VPN and dial-in connections provide a means to extend your corporate network to remote users and locations, allowing those remote users and locations to access your corporate resources as if they were local. With this access comes the need to harden these connections to ensure that you maintain the desired level of security on your infrastructure while providing the kind of functionality required by your users and business.
If you are providing VPN connectivity, you should use IPsec for your VPN connection protocol. If you require multiprotocol support, you should use L2TP tunneled within IPsec to provide connectivity. You should not use PPTP.
In providing IPsec VPN connections, you should use the most secure protocols and authentication methods available. Do not use AH as a traffic security protocol due to the fact that it does not encrypt the data. Instead, implement ESP to ensure that the data is encrypted as it is transmitted. For your encryption protocol, you should not use DES but rather should use 3DES or any of the AES encryption protocols. Message integrity should be provided by SHA-1 instead of MD5 because SHA-1 uses a large bitkey and therefore is more secure than MD5. Finally, make sure you authenticate all your connections via the use of pre-shared keys or RSA digital signatures to ensure that only authenticated peers can connect to your network.
Your VPN devices should also be hardened against threats to the devices themselves . You should only allow secure protocols for remote administration, such as SSH and HTTPS. Only authorized users should be able to connect to and manage a device, and these users should not use common passwords. Instead, they should use individual local accounts or RADIUS or TACACS+ to be authenticated and authorized. Any unnecessary services and protocols should be disabled or filtered from the device, providing the minimum required services and protocols. If all you support are IPsec VPN connections, you should disable PPTP and L2TP as unnecessary services.
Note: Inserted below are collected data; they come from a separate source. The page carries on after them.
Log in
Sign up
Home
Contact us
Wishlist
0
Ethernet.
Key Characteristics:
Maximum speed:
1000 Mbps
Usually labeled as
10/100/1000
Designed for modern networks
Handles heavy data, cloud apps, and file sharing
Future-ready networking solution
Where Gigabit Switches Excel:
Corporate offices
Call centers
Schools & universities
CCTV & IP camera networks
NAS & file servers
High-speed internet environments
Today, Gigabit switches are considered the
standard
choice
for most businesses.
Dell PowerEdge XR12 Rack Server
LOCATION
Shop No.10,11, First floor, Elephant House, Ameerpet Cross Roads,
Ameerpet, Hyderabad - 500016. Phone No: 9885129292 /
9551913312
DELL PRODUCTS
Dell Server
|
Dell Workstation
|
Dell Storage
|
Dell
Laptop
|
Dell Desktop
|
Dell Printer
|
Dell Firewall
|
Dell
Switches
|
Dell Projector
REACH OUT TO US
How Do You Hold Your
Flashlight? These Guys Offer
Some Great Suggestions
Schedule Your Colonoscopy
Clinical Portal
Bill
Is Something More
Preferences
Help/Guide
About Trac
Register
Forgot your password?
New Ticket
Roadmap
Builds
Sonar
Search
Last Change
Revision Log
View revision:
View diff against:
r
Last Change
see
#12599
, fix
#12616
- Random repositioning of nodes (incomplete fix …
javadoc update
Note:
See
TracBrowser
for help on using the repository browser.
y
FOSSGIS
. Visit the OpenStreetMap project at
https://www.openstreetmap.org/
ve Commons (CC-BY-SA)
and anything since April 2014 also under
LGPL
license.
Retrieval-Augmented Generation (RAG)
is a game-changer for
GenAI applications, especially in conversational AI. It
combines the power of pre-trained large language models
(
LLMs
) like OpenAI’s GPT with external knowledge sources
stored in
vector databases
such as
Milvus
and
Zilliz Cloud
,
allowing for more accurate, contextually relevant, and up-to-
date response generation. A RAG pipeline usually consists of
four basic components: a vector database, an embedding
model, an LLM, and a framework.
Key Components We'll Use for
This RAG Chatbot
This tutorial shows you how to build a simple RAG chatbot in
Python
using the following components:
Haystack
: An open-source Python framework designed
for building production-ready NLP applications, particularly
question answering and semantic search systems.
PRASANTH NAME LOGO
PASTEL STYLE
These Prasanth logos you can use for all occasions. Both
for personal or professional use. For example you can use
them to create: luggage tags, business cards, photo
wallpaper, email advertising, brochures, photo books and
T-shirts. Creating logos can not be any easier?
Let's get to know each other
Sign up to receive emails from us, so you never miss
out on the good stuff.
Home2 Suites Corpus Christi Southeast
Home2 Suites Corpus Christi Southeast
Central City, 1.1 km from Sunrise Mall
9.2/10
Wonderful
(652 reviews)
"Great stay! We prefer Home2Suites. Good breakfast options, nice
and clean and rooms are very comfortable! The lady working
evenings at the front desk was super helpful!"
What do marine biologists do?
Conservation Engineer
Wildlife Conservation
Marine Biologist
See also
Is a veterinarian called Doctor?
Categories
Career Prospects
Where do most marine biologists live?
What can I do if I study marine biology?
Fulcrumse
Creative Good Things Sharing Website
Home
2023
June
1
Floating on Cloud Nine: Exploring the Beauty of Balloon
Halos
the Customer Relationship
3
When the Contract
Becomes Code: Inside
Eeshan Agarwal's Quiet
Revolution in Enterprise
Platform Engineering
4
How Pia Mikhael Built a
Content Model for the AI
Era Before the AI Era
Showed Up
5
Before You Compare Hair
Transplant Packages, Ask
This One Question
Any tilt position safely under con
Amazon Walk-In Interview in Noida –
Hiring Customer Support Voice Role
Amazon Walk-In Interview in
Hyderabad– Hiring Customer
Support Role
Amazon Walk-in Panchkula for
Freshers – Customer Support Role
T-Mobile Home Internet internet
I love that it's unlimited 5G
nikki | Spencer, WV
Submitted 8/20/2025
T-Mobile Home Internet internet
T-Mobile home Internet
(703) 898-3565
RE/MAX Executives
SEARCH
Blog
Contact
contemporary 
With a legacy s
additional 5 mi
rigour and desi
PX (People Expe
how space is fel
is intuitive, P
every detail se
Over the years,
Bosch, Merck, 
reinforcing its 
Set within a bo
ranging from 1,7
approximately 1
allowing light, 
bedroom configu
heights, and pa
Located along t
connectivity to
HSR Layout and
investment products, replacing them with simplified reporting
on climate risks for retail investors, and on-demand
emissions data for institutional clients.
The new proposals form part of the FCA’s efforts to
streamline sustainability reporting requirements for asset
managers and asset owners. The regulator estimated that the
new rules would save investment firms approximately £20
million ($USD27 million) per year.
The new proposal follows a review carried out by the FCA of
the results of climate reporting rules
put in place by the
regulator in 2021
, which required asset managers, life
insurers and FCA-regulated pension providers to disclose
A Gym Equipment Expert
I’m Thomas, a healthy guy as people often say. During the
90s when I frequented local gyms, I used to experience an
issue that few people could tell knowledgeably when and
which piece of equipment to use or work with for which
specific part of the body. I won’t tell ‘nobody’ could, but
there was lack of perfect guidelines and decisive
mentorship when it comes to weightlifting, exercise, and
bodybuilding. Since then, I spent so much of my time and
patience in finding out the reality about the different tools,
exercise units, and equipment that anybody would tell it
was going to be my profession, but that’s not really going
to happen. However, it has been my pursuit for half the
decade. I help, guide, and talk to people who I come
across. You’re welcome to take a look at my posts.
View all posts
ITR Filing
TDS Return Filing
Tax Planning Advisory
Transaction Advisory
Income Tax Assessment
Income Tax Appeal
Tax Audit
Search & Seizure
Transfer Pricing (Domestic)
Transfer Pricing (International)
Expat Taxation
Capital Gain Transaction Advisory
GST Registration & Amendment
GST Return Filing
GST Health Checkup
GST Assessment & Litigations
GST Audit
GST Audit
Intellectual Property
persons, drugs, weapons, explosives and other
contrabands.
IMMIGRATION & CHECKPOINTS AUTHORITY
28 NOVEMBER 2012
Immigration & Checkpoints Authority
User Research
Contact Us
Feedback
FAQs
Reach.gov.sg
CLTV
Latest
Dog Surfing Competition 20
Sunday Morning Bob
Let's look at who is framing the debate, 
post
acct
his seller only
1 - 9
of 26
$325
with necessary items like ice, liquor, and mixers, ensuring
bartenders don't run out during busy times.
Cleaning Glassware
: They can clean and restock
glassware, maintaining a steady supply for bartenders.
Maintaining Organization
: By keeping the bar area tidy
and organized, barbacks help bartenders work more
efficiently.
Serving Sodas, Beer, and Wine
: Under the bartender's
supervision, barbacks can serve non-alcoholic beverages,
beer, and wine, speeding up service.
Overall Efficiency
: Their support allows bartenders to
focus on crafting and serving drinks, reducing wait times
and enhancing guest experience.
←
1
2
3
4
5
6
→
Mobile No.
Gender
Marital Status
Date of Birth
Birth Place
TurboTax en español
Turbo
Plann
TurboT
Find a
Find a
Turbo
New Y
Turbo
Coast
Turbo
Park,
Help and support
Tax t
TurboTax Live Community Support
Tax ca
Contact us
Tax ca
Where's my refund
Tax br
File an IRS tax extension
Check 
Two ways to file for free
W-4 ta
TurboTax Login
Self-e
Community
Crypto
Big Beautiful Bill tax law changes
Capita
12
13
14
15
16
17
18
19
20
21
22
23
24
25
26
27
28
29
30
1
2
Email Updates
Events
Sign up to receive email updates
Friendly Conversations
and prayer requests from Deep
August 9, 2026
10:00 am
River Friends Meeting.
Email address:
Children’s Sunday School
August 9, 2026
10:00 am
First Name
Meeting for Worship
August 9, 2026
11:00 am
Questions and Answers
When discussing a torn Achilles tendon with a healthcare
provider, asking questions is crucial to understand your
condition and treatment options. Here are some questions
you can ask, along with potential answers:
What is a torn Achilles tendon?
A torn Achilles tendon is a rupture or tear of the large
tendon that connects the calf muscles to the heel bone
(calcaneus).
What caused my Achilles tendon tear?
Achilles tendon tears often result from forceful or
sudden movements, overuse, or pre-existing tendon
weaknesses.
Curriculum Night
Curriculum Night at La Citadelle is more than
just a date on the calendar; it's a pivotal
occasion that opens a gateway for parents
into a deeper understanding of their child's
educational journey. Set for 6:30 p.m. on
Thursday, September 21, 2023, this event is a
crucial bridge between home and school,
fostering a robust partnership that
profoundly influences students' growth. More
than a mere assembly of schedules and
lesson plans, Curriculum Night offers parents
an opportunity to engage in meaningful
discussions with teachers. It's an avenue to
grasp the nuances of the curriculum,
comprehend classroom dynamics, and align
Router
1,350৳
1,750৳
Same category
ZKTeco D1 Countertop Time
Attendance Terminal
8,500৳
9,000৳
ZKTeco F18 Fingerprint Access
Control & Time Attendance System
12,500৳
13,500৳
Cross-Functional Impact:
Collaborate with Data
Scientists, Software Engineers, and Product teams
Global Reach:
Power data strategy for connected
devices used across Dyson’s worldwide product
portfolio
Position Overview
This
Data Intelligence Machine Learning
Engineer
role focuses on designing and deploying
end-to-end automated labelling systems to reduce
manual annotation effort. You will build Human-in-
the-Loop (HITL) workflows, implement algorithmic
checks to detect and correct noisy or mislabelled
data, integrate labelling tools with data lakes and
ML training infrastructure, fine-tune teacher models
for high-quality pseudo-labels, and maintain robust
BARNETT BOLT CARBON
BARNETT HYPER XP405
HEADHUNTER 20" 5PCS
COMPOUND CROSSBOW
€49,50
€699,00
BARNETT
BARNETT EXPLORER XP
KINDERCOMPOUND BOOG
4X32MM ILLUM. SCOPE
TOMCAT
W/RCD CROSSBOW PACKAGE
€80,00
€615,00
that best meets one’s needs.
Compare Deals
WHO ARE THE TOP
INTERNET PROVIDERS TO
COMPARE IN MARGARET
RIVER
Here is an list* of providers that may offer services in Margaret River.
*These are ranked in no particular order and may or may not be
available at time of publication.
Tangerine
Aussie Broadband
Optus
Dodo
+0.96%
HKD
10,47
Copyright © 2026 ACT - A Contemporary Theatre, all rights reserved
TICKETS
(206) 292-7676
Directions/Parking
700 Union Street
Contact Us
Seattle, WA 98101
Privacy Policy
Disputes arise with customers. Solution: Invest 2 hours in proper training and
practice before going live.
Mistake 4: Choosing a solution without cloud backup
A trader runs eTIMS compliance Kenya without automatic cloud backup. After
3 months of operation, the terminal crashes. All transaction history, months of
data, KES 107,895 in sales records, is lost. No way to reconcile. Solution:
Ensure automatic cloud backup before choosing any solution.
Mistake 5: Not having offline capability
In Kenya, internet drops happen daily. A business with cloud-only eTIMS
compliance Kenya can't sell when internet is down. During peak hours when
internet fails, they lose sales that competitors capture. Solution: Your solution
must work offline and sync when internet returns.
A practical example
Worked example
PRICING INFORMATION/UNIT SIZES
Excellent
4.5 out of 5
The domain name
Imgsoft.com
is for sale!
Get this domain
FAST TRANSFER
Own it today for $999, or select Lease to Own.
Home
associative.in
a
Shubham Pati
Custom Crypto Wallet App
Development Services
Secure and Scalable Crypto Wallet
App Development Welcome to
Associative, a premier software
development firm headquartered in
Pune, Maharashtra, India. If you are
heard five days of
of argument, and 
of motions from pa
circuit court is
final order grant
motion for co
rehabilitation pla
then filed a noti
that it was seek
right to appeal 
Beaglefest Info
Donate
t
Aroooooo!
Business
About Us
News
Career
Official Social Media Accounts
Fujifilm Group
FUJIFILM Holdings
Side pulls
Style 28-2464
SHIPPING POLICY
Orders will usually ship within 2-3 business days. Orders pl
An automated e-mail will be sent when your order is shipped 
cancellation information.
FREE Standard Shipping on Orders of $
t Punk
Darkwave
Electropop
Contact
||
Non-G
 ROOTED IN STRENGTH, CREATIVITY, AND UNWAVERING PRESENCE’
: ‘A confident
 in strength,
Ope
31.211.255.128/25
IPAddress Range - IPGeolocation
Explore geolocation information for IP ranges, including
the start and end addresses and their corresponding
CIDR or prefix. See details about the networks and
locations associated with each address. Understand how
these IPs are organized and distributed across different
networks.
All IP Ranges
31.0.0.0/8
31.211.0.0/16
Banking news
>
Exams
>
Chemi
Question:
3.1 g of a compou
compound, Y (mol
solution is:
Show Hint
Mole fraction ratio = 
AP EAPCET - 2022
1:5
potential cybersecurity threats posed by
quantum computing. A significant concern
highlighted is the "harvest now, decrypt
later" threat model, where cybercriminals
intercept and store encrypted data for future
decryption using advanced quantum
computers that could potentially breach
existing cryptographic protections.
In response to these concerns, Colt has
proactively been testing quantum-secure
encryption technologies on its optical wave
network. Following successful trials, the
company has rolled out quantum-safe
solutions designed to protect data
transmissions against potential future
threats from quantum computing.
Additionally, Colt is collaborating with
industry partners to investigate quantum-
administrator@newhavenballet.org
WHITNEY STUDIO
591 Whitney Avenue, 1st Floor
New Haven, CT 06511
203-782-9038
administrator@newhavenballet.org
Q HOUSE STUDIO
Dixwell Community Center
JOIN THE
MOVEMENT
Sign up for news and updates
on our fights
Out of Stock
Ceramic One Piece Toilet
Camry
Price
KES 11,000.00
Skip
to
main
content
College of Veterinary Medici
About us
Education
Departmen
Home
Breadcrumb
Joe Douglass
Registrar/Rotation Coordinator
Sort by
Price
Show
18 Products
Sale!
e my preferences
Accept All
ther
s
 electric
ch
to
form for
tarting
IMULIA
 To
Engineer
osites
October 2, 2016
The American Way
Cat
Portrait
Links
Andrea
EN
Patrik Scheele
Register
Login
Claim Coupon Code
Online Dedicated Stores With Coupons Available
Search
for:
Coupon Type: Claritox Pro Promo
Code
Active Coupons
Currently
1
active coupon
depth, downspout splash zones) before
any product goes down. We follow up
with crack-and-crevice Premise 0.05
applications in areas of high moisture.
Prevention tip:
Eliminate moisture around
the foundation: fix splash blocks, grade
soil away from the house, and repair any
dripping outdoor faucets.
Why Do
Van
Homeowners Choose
You should also implement redundant devices to address hardware failure scenarios, ensuring that your users obtain the maximum uptime as required by your environment. Finally, ensure that you only support authenticated routing updates with your routing protocols.
Instead of providing dedicated dial-in access, you should implement a global Internet dialer and use VPN connections to provide remote user access. If, however, you are required to provide dial-in access, ensure that all connections are authenticated and that your dial-in access is centralized and managed to make it easier to control and filter that external traffic. Where possible, implement callback against authenticated users to ensure that the connection attempt is coming from an authorized location.
Although providing remote access can invite a multitude of security problems in your environment, if it s done properly, you can ensure that your security posture is fundamentally unchanged after providing the kind of functionality your users and company require.